- [EXERCISE REQUIREMENTS]: Could you set down every text line in the entries below, word for word and in order, leaving the pictures out of your answer?

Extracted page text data
___

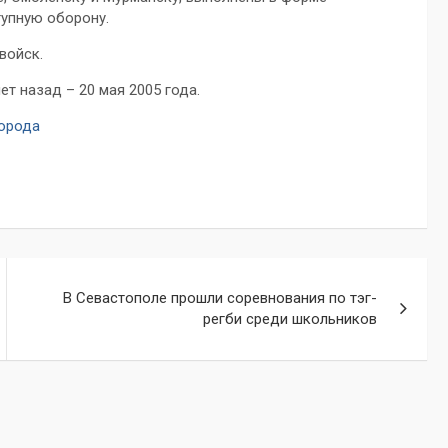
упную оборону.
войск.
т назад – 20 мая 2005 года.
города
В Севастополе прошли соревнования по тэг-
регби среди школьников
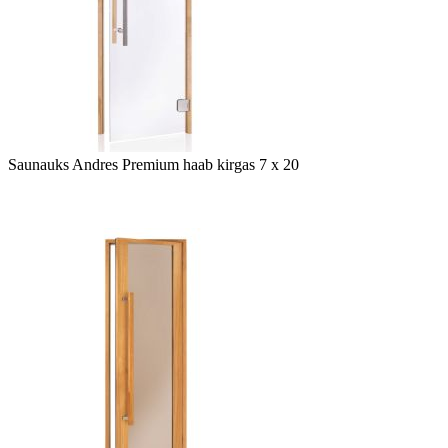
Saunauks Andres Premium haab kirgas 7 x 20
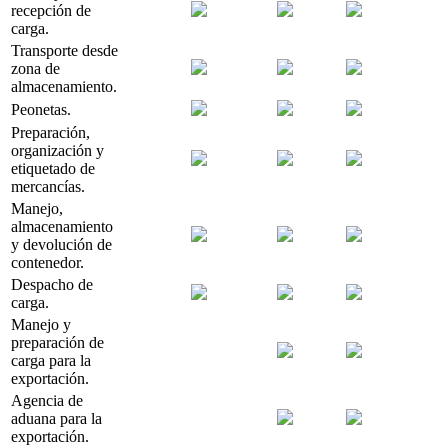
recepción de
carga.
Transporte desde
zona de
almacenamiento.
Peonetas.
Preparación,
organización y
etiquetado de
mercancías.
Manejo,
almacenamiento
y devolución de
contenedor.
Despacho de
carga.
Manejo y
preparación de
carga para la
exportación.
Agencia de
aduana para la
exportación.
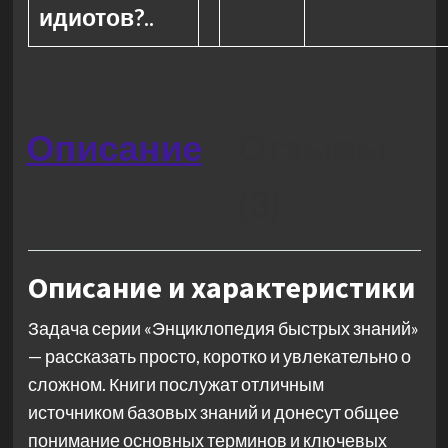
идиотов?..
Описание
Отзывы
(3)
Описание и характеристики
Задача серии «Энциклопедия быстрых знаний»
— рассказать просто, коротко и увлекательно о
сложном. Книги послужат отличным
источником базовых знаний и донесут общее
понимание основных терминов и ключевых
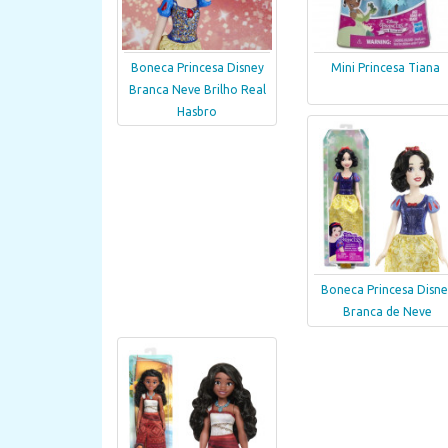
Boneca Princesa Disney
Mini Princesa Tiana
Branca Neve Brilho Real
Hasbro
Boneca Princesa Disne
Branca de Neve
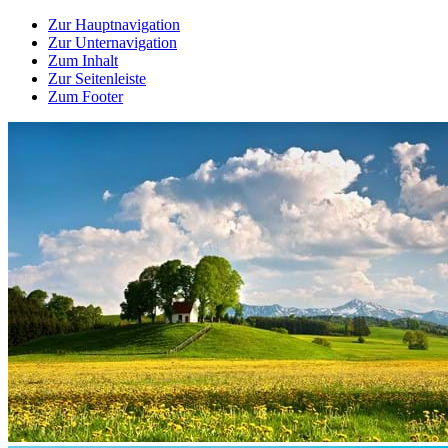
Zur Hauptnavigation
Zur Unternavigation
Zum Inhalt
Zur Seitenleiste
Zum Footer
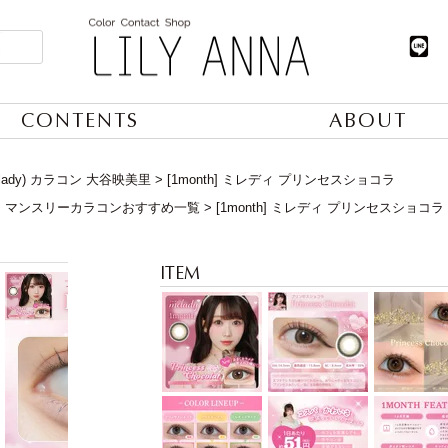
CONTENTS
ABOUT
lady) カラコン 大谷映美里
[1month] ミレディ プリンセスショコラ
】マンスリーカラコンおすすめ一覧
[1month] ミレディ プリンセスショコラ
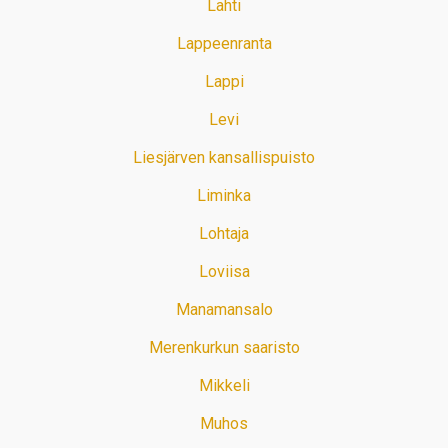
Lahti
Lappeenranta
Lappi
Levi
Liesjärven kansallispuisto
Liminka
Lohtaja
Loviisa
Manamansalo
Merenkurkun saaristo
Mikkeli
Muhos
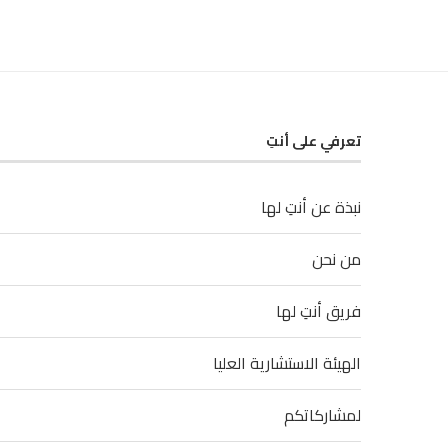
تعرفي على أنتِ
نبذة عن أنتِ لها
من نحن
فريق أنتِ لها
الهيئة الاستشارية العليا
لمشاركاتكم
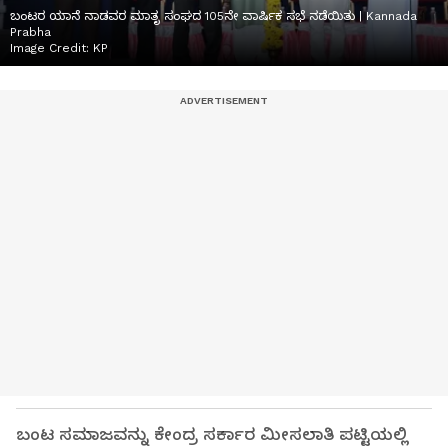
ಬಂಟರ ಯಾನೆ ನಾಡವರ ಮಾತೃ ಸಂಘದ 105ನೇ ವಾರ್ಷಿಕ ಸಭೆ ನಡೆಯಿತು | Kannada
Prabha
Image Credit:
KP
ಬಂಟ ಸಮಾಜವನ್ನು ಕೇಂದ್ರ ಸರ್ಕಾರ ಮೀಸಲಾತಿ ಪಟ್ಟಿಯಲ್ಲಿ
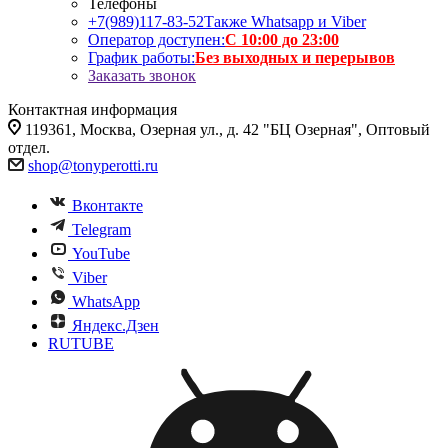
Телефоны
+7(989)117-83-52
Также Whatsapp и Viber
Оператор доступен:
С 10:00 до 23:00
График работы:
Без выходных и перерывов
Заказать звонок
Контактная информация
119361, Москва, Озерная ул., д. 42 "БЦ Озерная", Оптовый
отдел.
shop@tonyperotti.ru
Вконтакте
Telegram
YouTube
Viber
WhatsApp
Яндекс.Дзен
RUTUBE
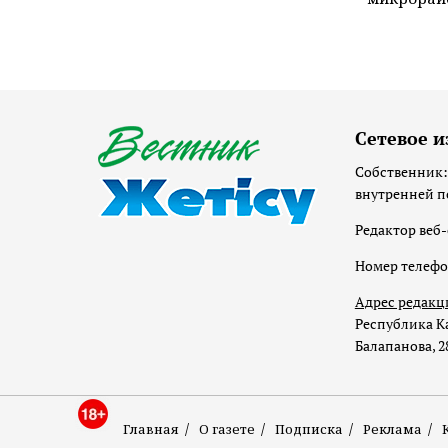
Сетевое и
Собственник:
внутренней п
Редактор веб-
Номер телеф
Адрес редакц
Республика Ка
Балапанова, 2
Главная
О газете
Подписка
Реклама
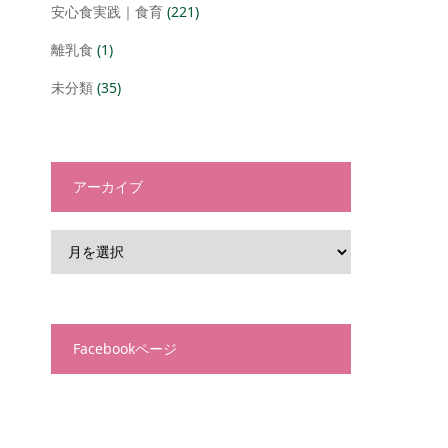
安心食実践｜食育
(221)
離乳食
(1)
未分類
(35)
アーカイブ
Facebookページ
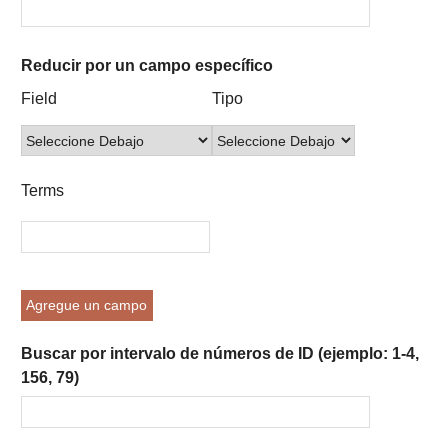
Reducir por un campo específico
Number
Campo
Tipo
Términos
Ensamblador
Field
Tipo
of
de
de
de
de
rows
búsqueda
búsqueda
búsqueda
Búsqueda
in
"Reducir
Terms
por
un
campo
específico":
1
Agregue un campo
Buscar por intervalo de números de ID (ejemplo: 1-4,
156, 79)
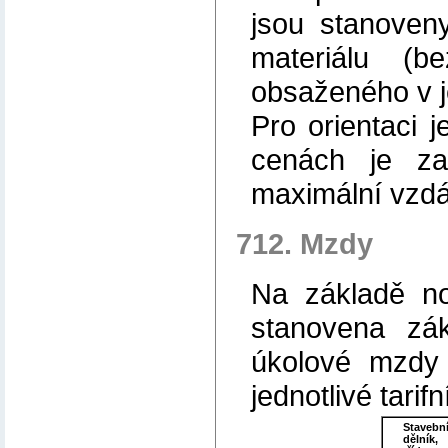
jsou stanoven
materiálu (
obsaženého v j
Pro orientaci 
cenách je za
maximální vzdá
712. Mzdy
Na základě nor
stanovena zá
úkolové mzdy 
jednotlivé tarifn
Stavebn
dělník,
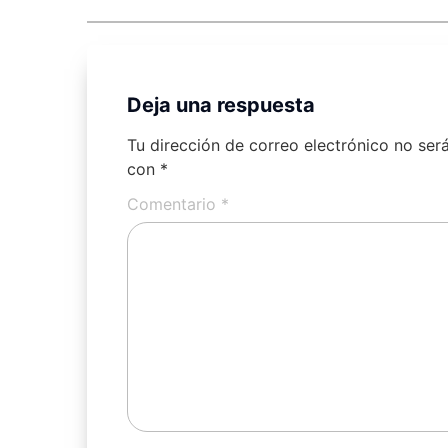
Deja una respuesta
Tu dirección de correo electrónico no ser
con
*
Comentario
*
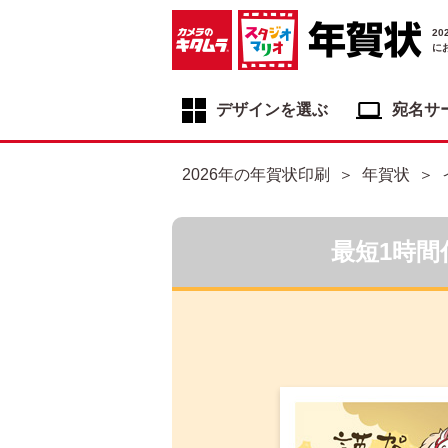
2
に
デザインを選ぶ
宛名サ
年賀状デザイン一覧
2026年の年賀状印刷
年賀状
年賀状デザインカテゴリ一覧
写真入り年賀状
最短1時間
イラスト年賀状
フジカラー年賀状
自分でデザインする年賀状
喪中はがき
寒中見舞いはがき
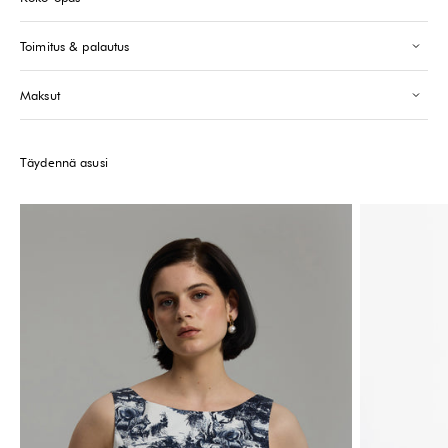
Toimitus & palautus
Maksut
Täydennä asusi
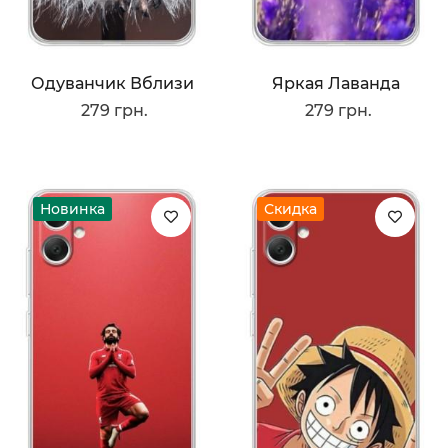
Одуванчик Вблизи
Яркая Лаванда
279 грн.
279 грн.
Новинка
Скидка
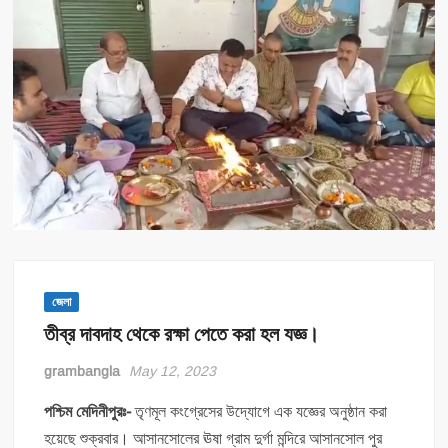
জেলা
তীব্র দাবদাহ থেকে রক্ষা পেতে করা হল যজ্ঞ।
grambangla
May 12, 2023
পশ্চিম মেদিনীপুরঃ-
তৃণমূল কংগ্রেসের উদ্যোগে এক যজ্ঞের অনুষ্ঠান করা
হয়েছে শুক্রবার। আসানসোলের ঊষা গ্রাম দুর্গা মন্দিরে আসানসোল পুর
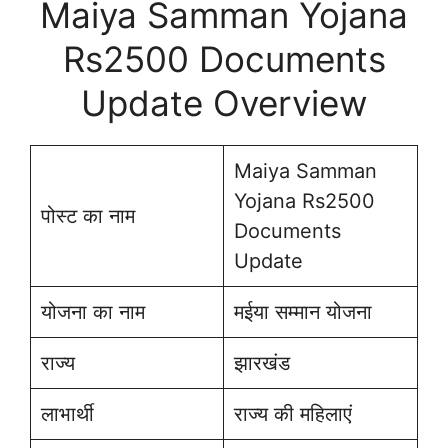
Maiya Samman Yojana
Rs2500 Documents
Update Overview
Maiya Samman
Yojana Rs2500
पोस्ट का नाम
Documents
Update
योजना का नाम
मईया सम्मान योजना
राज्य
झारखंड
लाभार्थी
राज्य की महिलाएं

___

- [RESPONSE BOX]:
упную оборону.
войск.
т назад – 20 мая 2005 года.
города
В Севастополе прошли соревнования по тэг-
регби среди школьников
Saunauks Andres Premium haab kirgas 7 x 20
recepción de
carga.
Transporte desde
zona de
almacenamiento.
Peonetas.
Preparación,
organización y
etiquetado de
mercancías.
Manejo,
almacenamiento
y devolución de
contenedor.
Despacho de
carga.
Manejo y
preparación de
carga para la
exportación.
Agencia de
aduana para la
exportación.
идиотов?..
Описание
Отзывы
(3)
Описание и характеристики
Задача серии «Энциклопедия быстрых знаний»
— рассказать просто, коротко и увлекательно о
сложном. Книги послужат отличным
источником базовых знаний и донесут общее
понимание основных терминов и ключевых
Boneca Princesa Disney
Mini Princesa Tiana
Branca Neve Brilho Real
Hasbro
Boneca Princesa Disne
Branca de Neve
Zur Hauptnavigation
Zur Unternavigation
Zum Inhalt
Zur Seitenleiste
Zum Footer
CONTENTS
ABOUT
lady) カラコン 大谷映美里
[1month] ミレディ プリンセスショコラ
】マンスリーカラコンおすすめ一覧
[1month] ミレディ プリンセスショコラ
Lahti
Lappeenranta
Lappi
Levi
Liesjärven kansallispuisto
Liminka
Lohtaja
Loviisa
Manamansalo
Merenkurkun saaristo
Mikkeli
Muhos
تعرفي على أنتِ
نبذة عن أنتِ لها
من نحن
فريق أنتِ لها
الهيئة الاستشارية العليا
لمشاركاتكم
ಬಂಟರ ಯಾನೆ ನಾಡವರ ಮಾತೃ ಸಂಘದ 105ನೇ ವಾರ್ಷಿಕ ಸಭೆ ನಡೆಯಿತು | Kannada
Prabha
Image Credit:
KP
ಬಂಟ ಸಮಾಜವನ್ನು ಕೇಂದ್ರ ಸರ್ಕಾರ ಮೀಸಲಾತಿ ಪಟ್ಟಿಯಲ್ಲಿ
Телефоны
+7(989)117-83-52
Также Whatsapp и Viber
Оператор доступен:
С 10:00 до 23:00
График работы:
Без выходных и перерывов
Заказать звонок
Контактная информация
119361, Москва, Озерная ул., д. 42 "БЦ Озерная", Оптовый
отдел.
shop@tonyperotti.ru
Вконтакте
Telegram
YouTube
Viber
WhatsApp
Яндекс.Дзен
RUTUBE
Сетевое и
Собственник:
внутренней п
Редактор веб-
Номер телеф
Адрес редакц
Республика Ка
Балапанова, 2
Главная
О газете
Подписка
Реклама
安心食実践｜食育
(221)
離乳食
(1)
未分類
(35)
アーカイブ
Facebookページ
Reducir por un campo específico
Number
Campo
Tipo
Términos
Ensamblador
Field
Tipo
of
de
de
de
de
rows
búsqueda
búsqueda
búsqueda
Búsqueda
in
"Reducir
Terms
por
un
campo
específico":
1
Agregue un campo
Buscar por intervalo de números de ID (ejemplo: 1-4,
156, 79)
jsou stanoven
materiálu (
obsaženého v j
Pro orientaci 
cenách je za
maximální vzdá
712. Mzdy
Na základě nor
stanovena zá
úkolové mzdy 
jednotlivé tarifn
Stavebn
dělník,
Deja una respuesta
Tu dirección de correo electrónico no ser
con
*
Comentario
*
2
に
デザインを選ぶ
宛名サ
年賀状デザイン一覧
2026年の年賀状印刷
年賀状
年賀状デザインカテゴリ一覧
写真入り年賀状
最短1時間
イラスト年賀状
フジカラー年賀状
自分でデザインする年賀状
喪中はがき
寒中見舞いはがき
Toimitus & palautus
Maksut
Täydennä asusi
Одуванчик Вблизи
Яркая Лаванда
279 грн.
279 грн.
Новинка
Скидка
জেলা
তীব্র দাবদাহ থেকে রক্ষা পেতে করা হল যজ্ঞ।
grambangla
May 12, 2023
পশ্চিম মেদিনীপুরঃ-
তৃণমূল কংগ্রেসের উদ্যোগে এক যজ্ঞের অনুষ্ঠান করা
হয়েছে শুক্রবার। আসানসোলের ঊষা গ্রাম দুর্গা মন্দিরে আসানসোল পুর
Maiya Samman Yojana
Rs2500 Documents
Update Overview
Maiya Samman
Yojana Rs2500
पोस्ट का नाम
Documents
Update
योजना का नाम
मईया सम्मान योजना
राज्य
झारखंड
लाभार्थी
राज्य की महिलाएं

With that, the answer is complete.